The cross is such a mysterious place. My colleague in the city has done a sermon series on all the theories that describe what happened there. There are a million of them. We can disagree on what exactly happened and the reasons behind it. But this I know. I know in my heart that Jesus came and showed us how to live - how to love extravagantly, how to go to the margins, how to let go of our lives so that God could have our lives. I know that Jesus willingly went to the cross. He went to the cross to show that death would not have the final answer. He went to the cross to show who was in control. He went to the cross, and he preached prophetic words even from that place - telling a thief, yes a thief! - that even the thief could enter God's kingdom that day. He went to the cross and continued to share words of love even from the place of crucifixion. He went to the cross and demonstrated to us what it looks like to embody the words, "Take up your cross and follow me." He was crucified - not for being bad - but for being so incredibly good. He was crucified for taking something - for taking power away from the fists of this world's ways.

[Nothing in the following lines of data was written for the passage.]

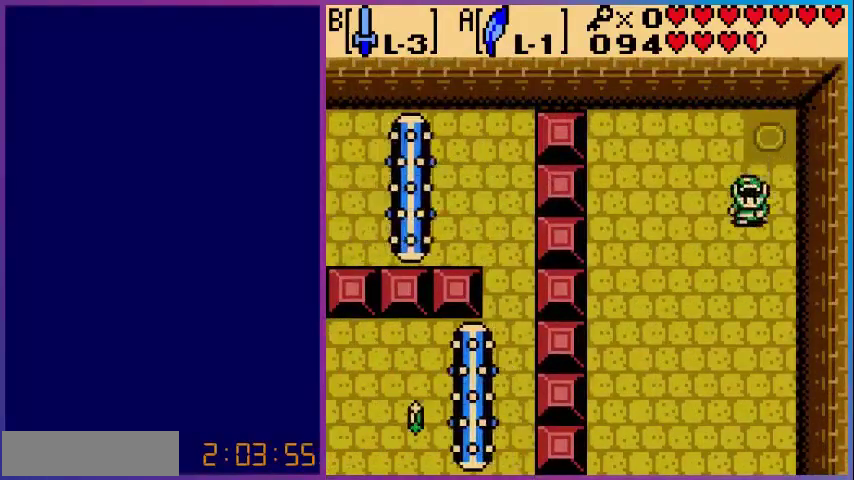
{"buttons": ["DPAD_DOWN"], "events": []}
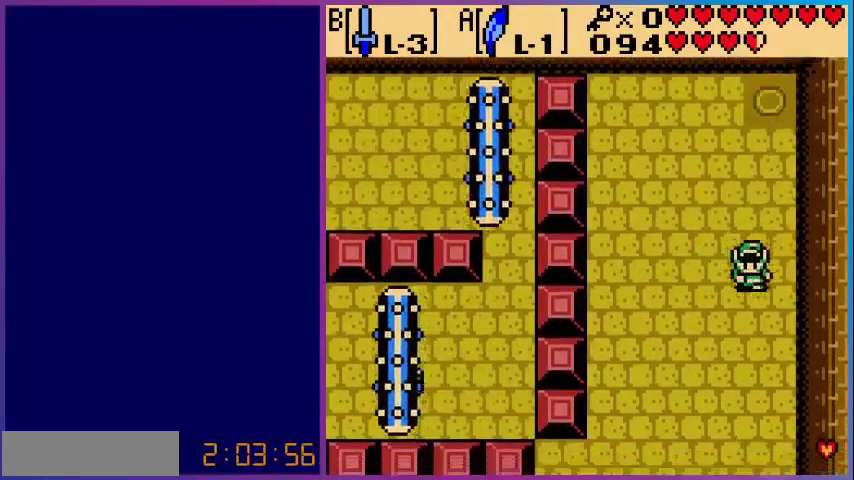
{"buttons": ["DPAD_DOWN"], "events": []}
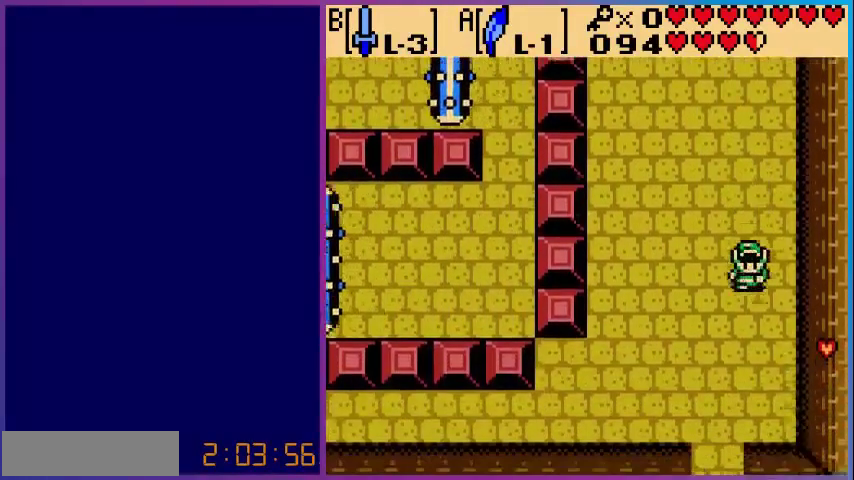
{"buttons": ["B", "DPAD_RIGHT"], "events": [[400, "DPAD_DOWN", "up"], [400, "DPAD_RIGHT", "down"], [480, "B", "down"]]}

And then he rose. And his resurrection is what tells me that no matter what might be happening today, there is always another way. No matter how many people walk without the basic necessities or the care or the dignity they respect, there will come a day when all of God's children will have shoes! No matter what today holds, I know that the ultimate tomorrow is held by God.

I've journeyed to the cross. I'm ready to stand with him there from noon to 3:00 today. I'm ready to go to Golgotha. But God, when it's all over, please, please give me the courage and the wisdom to not just walk away and celebrate Easter but to take up the crosses you continue to call me and our church to carry. Show us, once more, who is in captivity and waiting to be freed. Show us, God, who needs your resurrection power - the power that shows us who really is in control. Take us to the cross.